Tesoro Viejo is implementing Planning, Design and Building practices that emphasize principles of conservation and sustainability at both the community and neighborhood level. It starts by taking advantage of the site’s natural topography and resources.
The community has been designed to promote walkability. Water conservation, through plant materials, fixtures and use of reclaimed water will be realized.
The intent is to build a community and homes that will consume less energy, water and other natural resources, and foster a healthy living environment for our residents.
Water has always been critically important in the planning of Tesoro Viejo. Thankfully, we have an excellent contract with the Madera Irrigation District that provides Tesoro Viejo with a “firm and guaranteed” supply of surface water. This community is unique in that surface water is the water source, meaning we aren’t dependent on groundwater wells and the impact of declining water tables. But, We go further than that. Our onsite water and wastewater facilities are state-of-the-art. as are our water conservation practices. We use reclaimed water for all public landscape areas.
The Name Tesoro Viejo means "ancient treasure", and one look at the topography lets you understand why. At Tesoro Viejo it starts with the land, and has been thoughtfully planned to honor the site’s history by capturing the site’s unique topography, land characteristics, and diverse landforms.
In 2008—10 years before construction on Tesoro Viejo began—an on-site tree nursery was planted with 10,000 trees, including 13 different species of trees native to California. Now these large mature trees are being planted throughout the community to provide shade and encourage walking and minimize energy needs. As the community grows, the nursery will be replenished, giving back to the surrounding environment, improving the community, and supporting our nearby wildlife in the process.
Tesoro Viejo will preserve and protect nearly 200 acres of open space, natural gorges and riparian habitat within the community. These areas will include riparian corridors, arroyos, wetlands and annual grasslands which provide habitat for wildlife and conservation of water resources. Add to that another 200 acres of parks, trails, and recreational amenities.
It all comes together in about 400 acres of trails, parks and permanently preserved open space within our community that makes for one endlessly appealing adventure in your own backyard.
At Tesoro Viejo we are incredibly grateful for the nature that makes this place so special. The villages have been designed to be oriented around major open spaces or special features. To preserve key sensitive areas community trails create a natural buffer between protected spaces and the community.
It takes a strong foundation to create an eco-conscious community, from responsible planning to green home construction. Tesoro Viejo proudly received in 2016 the Outstanding Planning Award in Innovation and Green Community Planning by the American Planning Association and in 2019 the Award of Excellence for Mixed Use Planning and Sustainability Efforts from the San Joaquin Valley Blueprint Awards, for continued efforts in creating a vibrant, healthy, and green place to live.

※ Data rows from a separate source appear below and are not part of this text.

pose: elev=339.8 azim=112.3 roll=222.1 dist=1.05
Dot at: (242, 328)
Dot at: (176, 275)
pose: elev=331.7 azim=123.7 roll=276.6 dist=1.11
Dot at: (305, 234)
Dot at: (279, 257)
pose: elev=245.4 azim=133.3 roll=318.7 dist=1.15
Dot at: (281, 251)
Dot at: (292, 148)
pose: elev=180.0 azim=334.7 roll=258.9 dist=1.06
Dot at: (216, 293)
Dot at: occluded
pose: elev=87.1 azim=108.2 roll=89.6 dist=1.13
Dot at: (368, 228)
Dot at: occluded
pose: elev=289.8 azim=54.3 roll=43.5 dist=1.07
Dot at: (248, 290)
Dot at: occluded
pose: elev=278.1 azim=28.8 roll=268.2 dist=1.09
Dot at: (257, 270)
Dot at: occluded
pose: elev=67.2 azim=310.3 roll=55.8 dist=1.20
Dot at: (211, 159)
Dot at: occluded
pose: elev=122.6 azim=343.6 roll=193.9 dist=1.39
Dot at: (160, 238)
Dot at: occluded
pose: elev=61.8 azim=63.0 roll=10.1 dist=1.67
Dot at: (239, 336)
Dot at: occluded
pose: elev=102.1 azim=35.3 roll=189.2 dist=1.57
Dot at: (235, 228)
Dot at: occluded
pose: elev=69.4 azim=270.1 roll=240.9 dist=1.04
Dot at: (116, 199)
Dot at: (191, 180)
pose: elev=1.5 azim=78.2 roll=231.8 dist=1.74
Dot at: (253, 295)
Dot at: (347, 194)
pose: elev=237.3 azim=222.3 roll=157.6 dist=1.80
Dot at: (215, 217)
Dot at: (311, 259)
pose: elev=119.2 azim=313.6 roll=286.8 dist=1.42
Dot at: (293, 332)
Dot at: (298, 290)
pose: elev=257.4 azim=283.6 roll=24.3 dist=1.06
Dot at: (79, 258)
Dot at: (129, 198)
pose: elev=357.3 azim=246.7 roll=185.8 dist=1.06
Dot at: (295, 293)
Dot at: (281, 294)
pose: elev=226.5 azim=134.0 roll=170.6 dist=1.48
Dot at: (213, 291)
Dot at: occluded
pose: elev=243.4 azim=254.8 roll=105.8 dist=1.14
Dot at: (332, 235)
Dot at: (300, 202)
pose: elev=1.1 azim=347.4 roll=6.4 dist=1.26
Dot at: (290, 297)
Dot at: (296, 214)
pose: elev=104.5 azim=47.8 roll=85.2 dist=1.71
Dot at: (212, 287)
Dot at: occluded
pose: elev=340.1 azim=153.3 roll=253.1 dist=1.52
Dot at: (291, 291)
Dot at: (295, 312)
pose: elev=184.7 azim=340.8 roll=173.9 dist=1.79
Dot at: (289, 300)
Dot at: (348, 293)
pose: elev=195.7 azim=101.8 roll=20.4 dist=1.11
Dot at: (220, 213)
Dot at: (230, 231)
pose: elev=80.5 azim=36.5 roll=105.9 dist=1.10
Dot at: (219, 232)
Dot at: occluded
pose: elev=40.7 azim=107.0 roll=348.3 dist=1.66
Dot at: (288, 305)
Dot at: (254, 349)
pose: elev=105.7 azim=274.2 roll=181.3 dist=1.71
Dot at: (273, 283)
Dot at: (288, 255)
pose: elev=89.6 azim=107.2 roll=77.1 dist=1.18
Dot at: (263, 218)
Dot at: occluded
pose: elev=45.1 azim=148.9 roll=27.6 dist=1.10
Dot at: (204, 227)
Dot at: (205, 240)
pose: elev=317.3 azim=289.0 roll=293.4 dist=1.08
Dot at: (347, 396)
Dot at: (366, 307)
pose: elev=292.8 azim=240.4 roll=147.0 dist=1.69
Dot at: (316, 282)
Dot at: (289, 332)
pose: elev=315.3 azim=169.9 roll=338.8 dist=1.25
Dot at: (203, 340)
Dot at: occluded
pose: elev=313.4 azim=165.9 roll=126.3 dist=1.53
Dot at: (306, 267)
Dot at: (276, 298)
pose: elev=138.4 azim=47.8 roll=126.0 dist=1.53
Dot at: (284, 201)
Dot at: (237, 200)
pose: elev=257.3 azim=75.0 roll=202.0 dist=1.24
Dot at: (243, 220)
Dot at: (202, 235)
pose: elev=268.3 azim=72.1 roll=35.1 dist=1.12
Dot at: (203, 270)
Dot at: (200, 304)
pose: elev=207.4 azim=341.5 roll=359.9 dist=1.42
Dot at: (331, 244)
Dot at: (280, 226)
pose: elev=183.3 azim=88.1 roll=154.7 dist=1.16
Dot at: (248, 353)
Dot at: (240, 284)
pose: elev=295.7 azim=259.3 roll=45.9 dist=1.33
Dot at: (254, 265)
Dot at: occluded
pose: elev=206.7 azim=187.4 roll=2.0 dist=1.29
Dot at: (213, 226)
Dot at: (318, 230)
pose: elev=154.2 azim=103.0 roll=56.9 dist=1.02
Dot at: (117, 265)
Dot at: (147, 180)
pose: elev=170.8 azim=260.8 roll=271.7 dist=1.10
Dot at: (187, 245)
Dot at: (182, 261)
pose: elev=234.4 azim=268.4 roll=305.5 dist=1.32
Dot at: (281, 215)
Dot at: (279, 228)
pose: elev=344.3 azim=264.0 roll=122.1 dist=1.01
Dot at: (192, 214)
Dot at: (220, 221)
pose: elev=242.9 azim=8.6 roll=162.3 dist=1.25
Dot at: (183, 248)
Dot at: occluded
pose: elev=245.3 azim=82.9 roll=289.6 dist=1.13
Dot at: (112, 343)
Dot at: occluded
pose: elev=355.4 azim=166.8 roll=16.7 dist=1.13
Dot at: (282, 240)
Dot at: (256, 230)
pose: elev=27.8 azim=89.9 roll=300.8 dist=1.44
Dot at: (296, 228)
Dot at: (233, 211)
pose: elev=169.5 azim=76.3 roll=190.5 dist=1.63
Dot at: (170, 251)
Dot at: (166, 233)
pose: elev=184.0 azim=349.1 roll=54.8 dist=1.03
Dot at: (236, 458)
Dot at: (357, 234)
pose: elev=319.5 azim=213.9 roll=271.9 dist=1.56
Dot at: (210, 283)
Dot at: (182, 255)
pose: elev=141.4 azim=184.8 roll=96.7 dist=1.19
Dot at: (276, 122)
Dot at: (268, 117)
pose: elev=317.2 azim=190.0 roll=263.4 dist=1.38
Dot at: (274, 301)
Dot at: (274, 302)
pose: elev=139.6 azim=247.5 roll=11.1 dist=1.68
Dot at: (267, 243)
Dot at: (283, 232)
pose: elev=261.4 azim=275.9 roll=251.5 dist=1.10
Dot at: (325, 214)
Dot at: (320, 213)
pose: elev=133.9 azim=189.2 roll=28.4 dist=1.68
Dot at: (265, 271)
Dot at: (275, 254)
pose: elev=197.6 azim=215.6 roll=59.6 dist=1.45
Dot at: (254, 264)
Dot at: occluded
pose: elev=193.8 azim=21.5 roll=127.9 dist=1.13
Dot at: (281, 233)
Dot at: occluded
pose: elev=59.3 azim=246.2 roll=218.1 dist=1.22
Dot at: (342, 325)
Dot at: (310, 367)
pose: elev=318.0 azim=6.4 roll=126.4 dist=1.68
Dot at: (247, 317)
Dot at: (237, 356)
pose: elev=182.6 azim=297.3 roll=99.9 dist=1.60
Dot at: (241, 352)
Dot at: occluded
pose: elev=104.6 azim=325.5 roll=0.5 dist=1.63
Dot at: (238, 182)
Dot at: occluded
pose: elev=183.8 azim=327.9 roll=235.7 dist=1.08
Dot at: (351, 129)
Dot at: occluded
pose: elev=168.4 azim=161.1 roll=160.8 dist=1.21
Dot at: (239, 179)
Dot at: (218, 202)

Regionally, Tesoro Viejo is making a difference in local land conservation by working with natural resource agencies and local Land Trust, Sierra Foothill Conservancy, to insure a place for wildlife.
Tesoro Viejo is helping preserve the local legacy of multi-generational cattle ranching by creating the opportunity to protect and additional 420 acres of historic California rangeland.
Conserving Oak Woodland and Oak Savannah composed of native blue oaks, valley oaks, live oaks and foothill pines. And unique plants such as Hoover's Calycadenia.
Tesoro Viejo is proud to be a significant contributor to the Sierra Foothill Conservancy vision to preserve connected corridors of land from the Sierra Crest to the Grasslands of the Central Valley.
Tesoro Viejo’s Collective conserved acres add an additional 601 acres to SFC's San Joaquin Conservation Corridor which spans Madera and Fresno counties to connect and protect over 30,000 acres of public and private lands.